> _Required action_
Please copy out the text of every record below character for character, omitting the pictures.

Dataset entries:
= = = = =
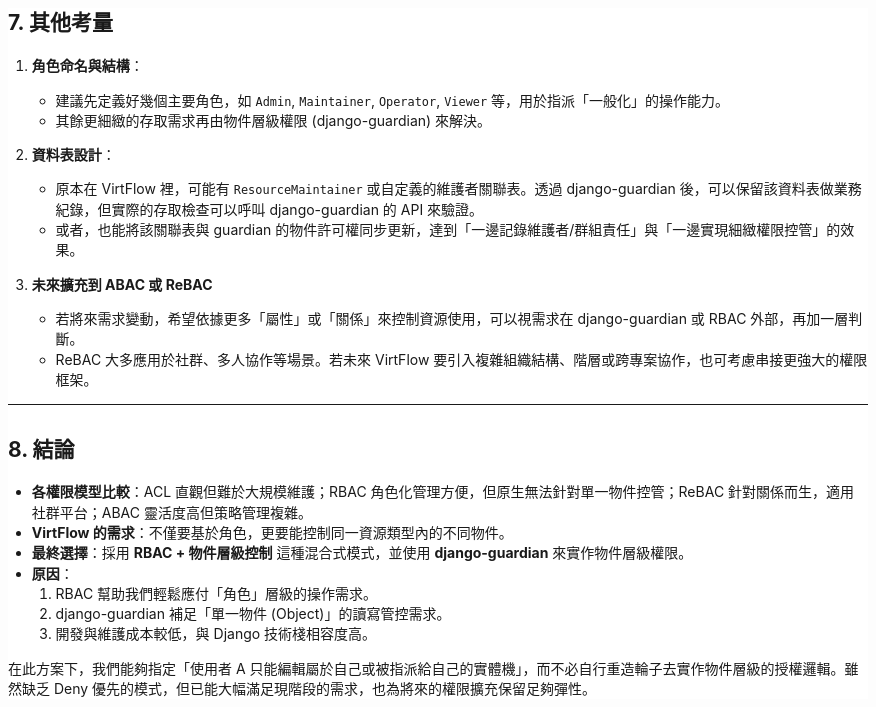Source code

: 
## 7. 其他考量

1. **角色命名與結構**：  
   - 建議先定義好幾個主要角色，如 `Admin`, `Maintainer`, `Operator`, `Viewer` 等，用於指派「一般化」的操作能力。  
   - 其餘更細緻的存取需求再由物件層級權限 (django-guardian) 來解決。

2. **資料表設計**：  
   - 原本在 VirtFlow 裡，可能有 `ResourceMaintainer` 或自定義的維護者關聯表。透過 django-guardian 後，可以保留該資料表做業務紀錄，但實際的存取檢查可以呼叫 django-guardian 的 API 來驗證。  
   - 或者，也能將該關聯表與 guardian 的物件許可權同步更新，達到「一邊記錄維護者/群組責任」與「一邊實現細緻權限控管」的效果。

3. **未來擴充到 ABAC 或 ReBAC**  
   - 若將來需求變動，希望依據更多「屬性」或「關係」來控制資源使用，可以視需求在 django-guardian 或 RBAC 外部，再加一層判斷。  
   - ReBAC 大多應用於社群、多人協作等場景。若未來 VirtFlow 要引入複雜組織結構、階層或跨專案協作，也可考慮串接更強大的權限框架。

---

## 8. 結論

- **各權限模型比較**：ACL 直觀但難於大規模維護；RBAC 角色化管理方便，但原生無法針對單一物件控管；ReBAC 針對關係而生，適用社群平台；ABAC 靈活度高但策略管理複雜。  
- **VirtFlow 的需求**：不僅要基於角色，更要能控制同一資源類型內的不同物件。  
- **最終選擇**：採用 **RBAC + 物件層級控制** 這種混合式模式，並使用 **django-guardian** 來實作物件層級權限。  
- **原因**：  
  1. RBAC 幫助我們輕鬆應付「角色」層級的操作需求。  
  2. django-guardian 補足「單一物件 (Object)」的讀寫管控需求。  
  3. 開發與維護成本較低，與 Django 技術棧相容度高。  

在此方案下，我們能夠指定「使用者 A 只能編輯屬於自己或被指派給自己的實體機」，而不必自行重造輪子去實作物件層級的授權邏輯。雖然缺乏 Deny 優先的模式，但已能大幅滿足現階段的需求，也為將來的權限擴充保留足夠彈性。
= = = = =
> _Solution below_
Source code

: 
## 7. 其他考量

1. **角色命名與結構**：  
   - 建議先定義好幾個主要角色，如 `Admin`, `Maintainer`, `Operator`, `Viewer` 等，用於指派「一般化」的操作能力。  
   - 其餘更細緻的存取需求再由物件層級權限 (django-guardian) 來解決。

2. **資料表設計**：  
   - 原本在 VirtFlow 裡，可能有 `ResourceMaintainer` 或自定義的維護者關聯表。透過 django-guardian 後，可以保留該資料表做業務紀錄，但實際的存取檢查可以呼叫 django-guardian 的 API 來驗證。  
   - 或者，也能將該關聯表與 guardian 的物件許可權同步更新，達到「一邊記錄維護者/群組責任」與「一邊實現細緻權限控管」的效果。

3. **未來擴充到 ABAC 或 ReBAC**  
   - 若將來需求變動，希望依據更多「屬性」或「關係」來控制資源使用，可以視需求在 django-guardian 或 RBAC 外部，再加一層判斷。  
   - ReBAC 大多應用於社群、多人協作等場景。若未來 VirtFlow 要引入複雜組織結構、階層或跨專案協作，也可考慮串接更強大的權限框架。

---

## 8. 結論

- **各權限模型比較**：ACL 直觀但難於大規模維護；RBAC 角色化管理方便，但原生無法針對單一物件控管；ReBAC 針對關係而生，適用社群平台；ABAC 靈活度高但策略管理複雜。  
- **VirtFlow 的需求**：不僅要基於角色，更要能控制同一資源類型內的不同物件。  
- **最終選擇**：採用 **RBAC + 物件層級控制** 這種混合式模式，並使用 **django-guardian** 來實作物件層級權限。  
- **原因**：  
  1. RBAC 幫助我們輕鬆應付「角色」層級的操作需求。  
  2. django-guardian 補足「單一物件 (Object)」的讀寫管控需求。  
  3. 開發與維護成本較低，與 Django 技術棧相容度高。  

在此方案下，我們能夠指定「使用者 A 只能編輯屬於自己或被指派給自己的實體機」，而不必自行重造輪子去實作物件層級的授權邏輯。雖然缺乏 Deny 優先的模式，但已能大幅滿足現階段的需求，也為將來的權限擴充保留足夠彈性。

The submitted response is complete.